_TASK DESCRIPTION:_
From the first line to the last, write out the records exactly, leaving out images.

[Dataset entries]
########
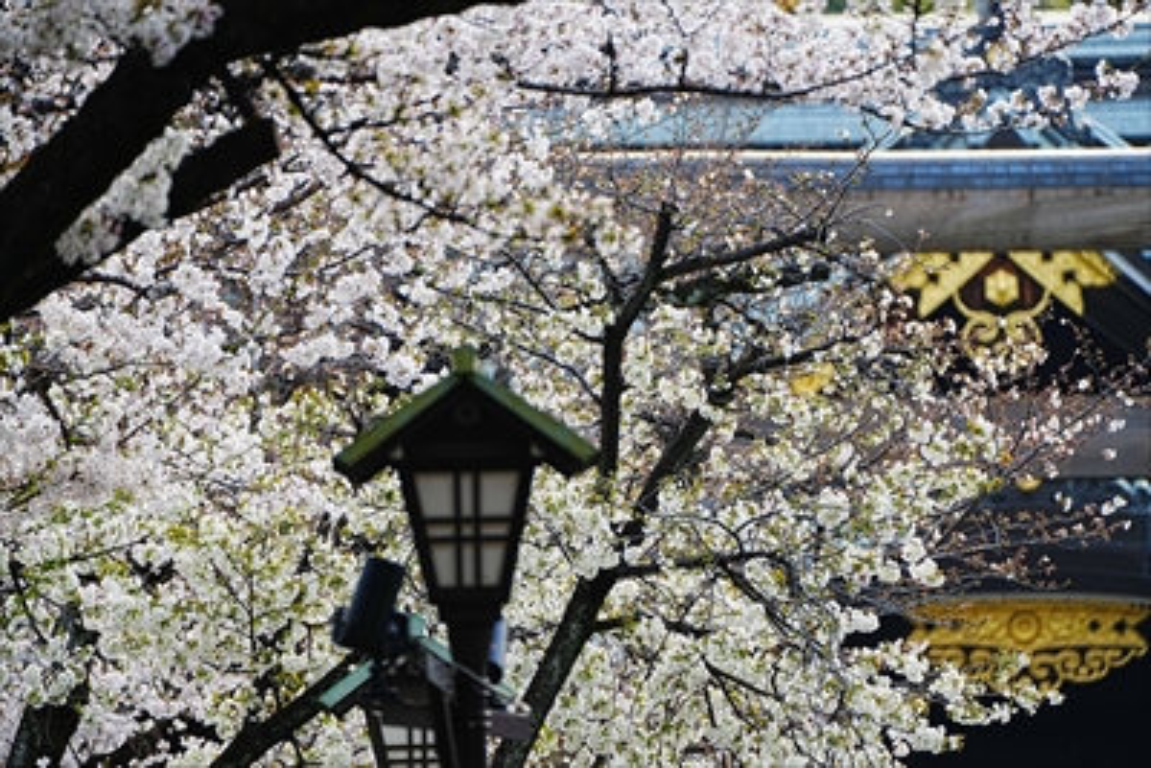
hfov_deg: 5.2
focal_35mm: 400
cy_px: 384
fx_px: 12793
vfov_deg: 3.4
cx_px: 576
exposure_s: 1/500
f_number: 5.6
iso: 400
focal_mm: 400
########
_OUTPUT:_
hfov_deg: 5.2
focal_35mm: 400
cy_px: 384
fx_px: 12793
vfov_deg: 3.4
cx_px: 576
exposure_s: 1/500
f_number: 5.6
iso: 400
focal_mm: 400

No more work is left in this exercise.